Finding means of multi-modal Gaussian distribution

# Finding means of multi-modal Gaussian distribution

## Need to find the means of the multi-modal normal distribution

• In our day to day lives, we encounter many situations where data is generated with multiple peaks(modes).
• One such problem would be the identification of peak hour times in a public transport systems like metro or buses.
• We need to identify these peaks so that we can target increasing the frequencies of the buses/trains during the peak hours.

## Generating random data with multiple peaks

Use the below code to generate multi-modal gaussian distributions

``````%matplotlib inline

import numpy as np
import pandas as pd

# Generating multiple gaussians
distribution1 = np.random.normal(loc=0,scale=1.0,size=(300))
distribution2 = np.random.normal(loc=5,scale=1.0,size=(300))
distribution3 = np.random.normal(loc=10,scale=1.0,size=(300))
distribution4 = np.random.normal(loc=15,scale=1.0,size=(150))
distribution5 = np.random.normal(loc=-10,scale=1.0,size=(10))

combined_distribution = np.concatenate([distribution1,distribution2,distribution3,distribution4,distribution5])

combined_data_dataframe = pd.DataFrame(combined_distribution)
combined_data_dataframe.plot(kind='kde')
`````` As you can see, we have created a random gaussian data with multiple means of `0,5,10,15 and -10`

## What happens if we,just calculate the mean?

``````print(combined_distribution.mean())
>>> 6.314271309260518
``````

As you can see, the mean does not represent the peak due to multi-modality of the data.

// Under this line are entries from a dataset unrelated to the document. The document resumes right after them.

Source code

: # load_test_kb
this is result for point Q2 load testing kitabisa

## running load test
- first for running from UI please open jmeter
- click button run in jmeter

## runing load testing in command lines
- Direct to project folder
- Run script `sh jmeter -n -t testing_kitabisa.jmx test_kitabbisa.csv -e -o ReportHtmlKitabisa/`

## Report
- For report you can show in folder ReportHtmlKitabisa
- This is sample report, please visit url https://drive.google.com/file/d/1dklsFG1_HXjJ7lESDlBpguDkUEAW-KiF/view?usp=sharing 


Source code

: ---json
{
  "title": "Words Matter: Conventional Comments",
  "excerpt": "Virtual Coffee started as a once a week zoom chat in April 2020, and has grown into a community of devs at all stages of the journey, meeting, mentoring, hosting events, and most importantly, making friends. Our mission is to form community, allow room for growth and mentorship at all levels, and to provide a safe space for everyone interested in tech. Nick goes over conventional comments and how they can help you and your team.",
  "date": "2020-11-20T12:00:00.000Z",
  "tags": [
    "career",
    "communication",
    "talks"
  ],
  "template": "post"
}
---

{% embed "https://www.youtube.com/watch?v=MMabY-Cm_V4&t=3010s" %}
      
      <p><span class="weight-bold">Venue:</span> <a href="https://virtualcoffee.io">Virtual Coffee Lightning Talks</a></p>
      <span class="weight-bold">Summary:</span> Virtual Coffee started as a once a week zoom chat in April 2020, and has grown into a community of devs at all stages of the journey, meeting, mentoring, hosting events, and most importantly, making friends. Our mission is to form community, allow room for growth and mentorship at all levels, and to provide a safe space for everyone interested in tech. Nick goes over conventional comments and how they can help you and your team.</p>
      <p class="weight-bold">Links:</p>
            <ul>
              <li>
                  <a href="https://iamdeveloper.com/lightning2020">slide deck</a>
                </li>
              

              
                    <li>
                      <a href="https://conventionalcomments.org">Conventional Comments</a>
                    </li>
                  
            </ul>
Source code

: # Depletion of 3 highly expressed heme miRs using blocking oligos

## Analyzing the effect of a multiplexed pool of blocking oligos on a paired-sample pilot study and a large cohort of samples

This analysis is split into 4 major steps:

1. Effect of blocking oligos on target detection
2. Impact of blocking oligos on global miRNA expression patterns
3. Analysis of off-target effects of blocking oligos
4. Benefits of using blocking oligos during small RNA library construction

Hence, to find multiple peaks programatically, we use one of the mixture models available in the `scikit-learn` package called `GaussianMixtureModel`

## Why a mixture model?

• These models are based on the assumption that, there is a presence of another subpopulation within the main population.
• Can approximate the subpopulations while being not computationally heavy for mid sized data (100's of thousands).
• In case of a huge data, approximations about data can be made by sampling a small sample of data randomly and fitting the model on these samples. [See Central Limit Theorem]

Now, the code for it

``````from sklearn.mixture import GaussianMixture
mixture_model = GaussianMixture(n_components=5)
mixture_model.fit(combined_distribution.reshape(-1,1))
print(mixture_model.means_.astype(np.int32).reshape(-1))
print(mixture_model.weights_.reshape(-1))
>>> [14  5 10 -9  0]
>>> [0.1417197  0.28217055 0.2822368  0.00943396 0.28443898]
``````
• We can combine use these weights as a representation of the density of the data at the peak.
• In order to automatically determine the peaks, we can use a variation of gaussian mixture called `BayesianGaussianMixture` along with the `means_` and `degrees_of_freedom_` attribute to select the proper peaks
• Alternative we can use the `scipy.stats.gaussian_kde` to find the density, but it smooths out the lower density values more than necessary.